I pull the keyboard closer, my heart tripping like I’ve run a marathon as I enter the code.

For a terrible moment the screens go blank.

Oh, God. I’ve ruined all Mickey’s hard work.

And Alexei really is working with the Orlovs.

I close my eyes.

Then Roman’s hand grips my shoulder so hard it makes me wince. “Look,” he says hoarsely.

I open my eyes, and there they are. Ofelia and Masha, in crystal clear, devastating real time.

The tech kids whoop and cheer, but I don’t hear them. I’m frozen in my chair, staring at Ofelia and Masha’s white, terrified faces.

Worse, I’m staring at a vivid, savage line marking the side of Ofelia’s face. At her torn dress—and the dark purple blood stains all over it.

Roman’s fingers are digging like pincers into my shoulder. The room has fallen entirely silent, but for the whirring of machinery. I don’t need to look around to know that everyone is covertly watching Roman.

I reach up and cover his hand with my own. His is cold and iron hard, and terribly, frighteningly still. I try to communicate comfort, to head off the dangerous rage emanating from his every pore, but I’m struggling to contain my own.

The feed might have been old, but that fucking room is exactly the same as I remember it.

The stillness of the air, the horrible deathly fear that permeates the very walls. The light gleaming from the wall of darkened glass feels as evil and insidious as I remember it.

I’m still staring at Ofelia when Dimitry whistles behind me, finally breaking the terrible silence. “Jesus. There’s a fucking army down there.”

For the first time, I drag my eyes away from the girls and take in the horde of security patrolling the corridors.

“He’s got every inch of the place covered, not to mention booby-trapped.” Roman’s voice is hoarse, barely controlled, his knuckles white on the chair back beside my face. “We’d have walked into a fucking death trap without this feed. Mickey, get the view on the door outside the girls’ room.”

I’m hardly breathing, my stomach churning. I know that Roman is dealing with the horrendous sight of Ofelia by focusing on logistics.

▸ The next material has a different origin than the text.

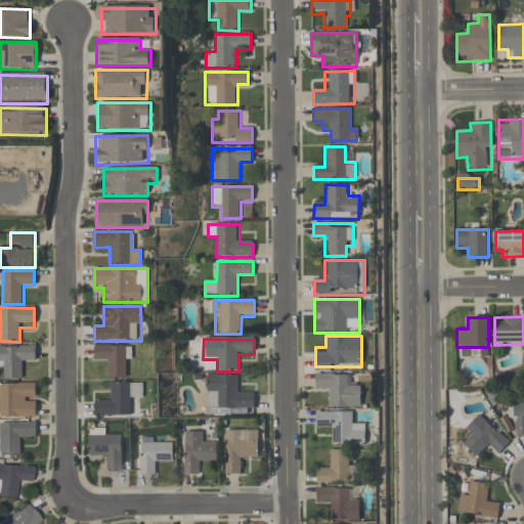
[(94,358),(105,358),(105,379),(130,379),(130,345),(94,345),(94,358)]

I also know he’s close to losing it completely.

“Fuck.” Dimitry hisses an intake of breath and shoots Roman a look that does nothing to settle my stomach. “That room is wired to blow. There’s no way we’re getting in there by force without putting the girls in serious danger.”

“We’ll find a fucking way.” Roman’s voice is cold and deadly. “Mickey—give me a clear feed on the guard in that corner.” His fingers touch my shoulder. “Maybe you should get a coffee, Darya.”

I shake his hand off, my eyes locked to the screen. “Not a fucking chance.”

I know why he wants a clear feed.

I already know what it’s going to show.

And I won’t look away.

Stationed directly inside the girls’ door, rifle across his chest and sparrow tattoo glaringly visible on his hand, is my brother.